— INFORMATION SUPPLIED —
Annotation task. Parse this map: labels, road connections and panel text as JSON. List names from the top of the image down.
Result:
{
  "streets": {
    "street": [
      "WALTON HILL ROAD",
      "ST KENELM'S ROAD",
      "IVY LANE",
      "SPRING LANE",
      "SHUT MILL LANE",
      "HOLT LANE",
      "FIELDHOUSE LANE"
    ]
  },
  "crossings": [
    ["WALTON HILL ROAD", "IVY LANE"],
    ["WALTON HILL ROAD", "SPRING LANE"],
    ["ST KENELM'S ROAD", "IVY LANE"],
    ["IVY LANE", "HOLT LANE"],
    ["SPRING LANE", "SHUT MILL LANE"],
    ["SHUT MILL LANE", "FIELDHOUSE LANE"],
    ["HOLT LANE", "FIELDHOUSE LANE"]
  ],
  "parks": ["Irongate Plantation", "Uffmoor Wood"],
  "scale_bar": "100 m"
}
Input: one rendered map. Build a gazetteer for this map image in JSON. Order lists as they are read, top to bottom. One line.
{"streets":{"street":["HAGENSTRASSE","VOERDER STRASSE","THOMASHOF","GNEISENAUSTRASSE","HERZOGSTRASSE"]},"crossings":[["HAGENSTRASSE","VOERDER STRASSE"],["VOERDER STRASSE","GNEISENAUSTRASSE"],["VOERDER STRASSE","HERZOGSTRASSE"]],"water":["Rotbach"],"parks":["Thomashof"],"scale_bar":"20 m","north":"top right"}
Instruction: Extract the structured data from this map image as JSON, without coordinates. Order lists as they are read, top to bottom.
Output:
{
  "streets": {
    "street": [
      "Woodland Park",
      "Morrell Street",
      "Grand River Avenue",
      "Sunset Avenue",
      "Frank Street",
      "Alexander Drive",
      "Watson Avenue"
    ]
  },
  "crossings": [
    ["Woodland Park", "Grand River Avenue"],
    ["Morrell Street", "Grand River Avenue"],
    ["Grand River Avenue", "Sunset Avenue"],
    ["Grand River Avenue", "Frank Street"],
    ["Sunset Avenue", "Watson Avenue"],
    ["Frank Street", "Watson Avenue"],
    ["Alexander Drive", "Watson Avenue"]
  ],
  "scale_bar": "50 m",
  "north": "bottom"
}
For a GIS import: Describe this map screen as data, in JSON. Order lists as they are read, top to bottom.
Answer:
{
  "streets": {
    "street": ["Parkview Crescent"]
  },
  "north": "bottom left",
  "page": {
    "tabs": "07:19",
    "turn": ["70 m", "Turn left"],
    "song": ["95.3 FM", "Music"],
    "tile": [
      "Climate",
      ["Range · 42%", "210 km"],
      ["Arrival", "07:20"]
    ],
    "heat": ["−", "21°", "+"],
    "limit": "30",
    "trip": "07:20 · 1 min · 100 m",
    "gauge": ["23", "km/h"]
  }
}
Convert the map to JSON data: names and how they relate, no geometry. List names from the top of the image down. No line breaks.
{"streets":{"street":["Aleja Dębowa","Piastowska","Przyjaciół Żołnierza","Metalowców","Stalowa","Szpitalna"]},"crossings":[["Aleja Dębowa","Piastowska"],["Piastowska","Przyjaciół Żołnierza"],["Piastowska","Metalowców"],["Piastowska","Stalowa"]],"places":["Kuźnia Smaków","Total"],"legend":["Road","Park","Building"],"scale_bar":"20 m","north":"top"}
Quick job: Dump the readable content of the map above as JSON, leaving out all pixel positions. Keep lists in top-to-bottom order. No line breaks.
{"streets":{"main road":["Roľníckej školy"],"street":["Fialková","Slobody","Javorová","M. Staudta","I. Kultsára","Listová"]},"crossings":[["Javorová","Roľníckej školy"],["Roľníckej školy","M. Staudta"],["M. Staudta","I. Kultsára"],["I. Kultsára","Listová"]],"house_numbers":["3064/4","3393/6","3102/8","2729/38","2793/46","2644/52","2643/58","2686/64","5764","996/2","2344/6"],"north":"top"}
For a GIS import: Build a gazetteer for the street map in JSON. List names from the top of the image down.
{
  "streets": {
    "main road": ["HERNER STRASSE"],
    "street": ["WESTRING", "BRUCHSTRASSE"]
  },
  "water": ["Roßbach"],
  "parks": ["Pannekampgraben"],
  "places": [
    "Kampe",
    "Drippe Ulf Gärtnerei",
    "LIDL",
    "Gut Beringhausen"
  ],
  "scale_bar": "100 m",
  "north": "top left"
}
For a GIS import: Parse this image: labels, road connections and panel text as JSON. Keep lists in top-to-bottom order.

— TASK BRIEF —
Output all entries exactly as given above.

— SOLUTION —
Annotation task. Parse this map: labels, road connections and panel text as JSON. List names from the top of the image down.
Result:
{
  "streets": {
    "street": [
      "WALTON HILL ROAD",
      "ST KENELM'S ROAD",
      "IVY LANE",
      "SPRING LANE",
      "SHUT MILL LANE",
      "HOLT LANE",
      "FIELDHOUSE LANE"
    ]
  },
  "crossings": [
    ["WALTON HILL ROAD", "IVY LANE"],
    ["WALTON HILL ROAD", "SPRING LANE"],
    ["ST KENELM'S ROAD", "IVY LANE"],
    ["IVY LANE", "HOLT LANE"],
    ["SPRING LANE", "SHUT MILL LANE"],
    ["SHUT MILL LANE", "FIELDHOUSE LANE"],
    ["HOLT LANE", "FIELDHOUSE LANE"]
  ],
  "parks": ["Irongate Plantation", "Uffmoor Wood"],
  "scale_bar": "100 m"
}
Input: one rendered map. Build a gazetteer for this map image in JSON. Order lists as they are read, top to bottom. One line.
{"streets":{"street":["HAGENSTRASSE","VOERDER STRASSE","THOMASHOF","GNEISENAUSTRASSE","HERZOGSTRASSE"]},"crossings":[["HAGENSTRASSE","VOERDER STRASSE"],["VOERDER STRASSE","GNEISENAUSTRASSE"],["VOERDER STRASSE","HERZOGSTRASSE"]],"water":["Rotbach"],"parks":["Thomashof"],"scale_bar":"20 m","north":"top right"}
Instruction: Extract the structured data from this map image as JSON, without coordinates. Order lists as they are read, top to bottom.
Output:
{
  "streets": {
    "street": [
      "Woodland Park",
      "Morrell Street",
      "Grand River Avenue",
      "Sunset Avenue",
      "Frank Street",
      "Alexander Drive",
      "Watson Avenue"
    ]
  },
  "crossings": [
    ["Woodland Park", "Grand River Avenue"],
    ["Morrell Street", "Grand River Avenue"],
    ["Grand River Avenue", "Sunset Avenue"],
    ["Grand River Avenue", "Frank Street"],
    ["Sunset Avenue", "Watson Avenue"],
    ["Frank Street", "Watson Avenue"],
    ["Alexander Drive", "Watson Avenue"]
  ],
  "scale_bar": "50 m",
  "north": "bottom"
}
For a GIS import: Describe this map screen as data, in JSON. Order lists as they are read, top to bottom.
Answer:
{
  "streets": {
    "street": ["Parkview Crescent"]
  },
  "north": "bottom left",
  "page": {
    "tabs": "07:19",
    "turn": ["70 m", "Turn left"],
    "song": ["95.3 FM", "Music"],
    "tile": [
      "Climate",
      ["Range · 42%", "210 km"],
      ["Arrival", "07:20"]
    ],
    "heat": ["−", "21°", "+"],
    "limit": "30",
    "trip": "07:20 · 1 min · 100 m",
    "gauge": ["23", "km/h"]
  }
}
Convert the map to JSON data: names and how they relate, no geometry. List names from the top of the image down. No line breaks.
{"streets":{"street":["Aleja Dębowa","Piastowska","Przyjaciół Żołnierza","Metalowców","Stalowa","Szpitalna"]},"crossings":[["Aleja Dębowa","Piastowska"],["Piastowska","Przyjaciół Żołnierza"],["Piastowska","Metalowców"],["Piastowska","Stalowa"]],"places":["Kuźnia Smaków","Total"],"legend":["Road","Park","Building"],"scale_bar":"20 m","north":"top"}
Quick job: Dump the readable content of the map above as JSON, leaving out all pixel positions. Keep lists in top-to-bottom order. No line breaks.
{"streets":{"main road":["Roľníckej školy"],"street":["Fialková","Slobody","Javorová","M. Staudta","I. Kultsára","Listová"]},"crossings":[["Javorová","Roľníckej školy"],["Roľníckej školy","M. Staudta"],["M. Staudta","I. Kultsára"],["I. Kultsára","Listová"]],"house_numbers":["3064/4","3393/6","3102/8","2729/38","2793/46","2644/52","2643/58","2686/64","5764","996/2","2344/6"],"north":"top"}
For a GIS import: Build a gazetteer for the street map in JSON. List names from the top of the image down.
{
  "streets": {
    "main road": ["HERNER STRASSE"],
    "street": ["WESTRING", "BRUCHSTRASSE"]
  },
  "water": ["Roßbach"],
  "parks": ["Pannekampgraben"],
  "places": [
    "Kampe",
    "Drippe Ulf Gärtnerei",
    "LIDL",
    "Gut Beringhausen"
  ],
  "scale_bar": "100 m",
  "north": "top left"
}
For a GIS import: Parse this image: labels, road connections and panel text as JSON. Keep lists in top-to-bottom order.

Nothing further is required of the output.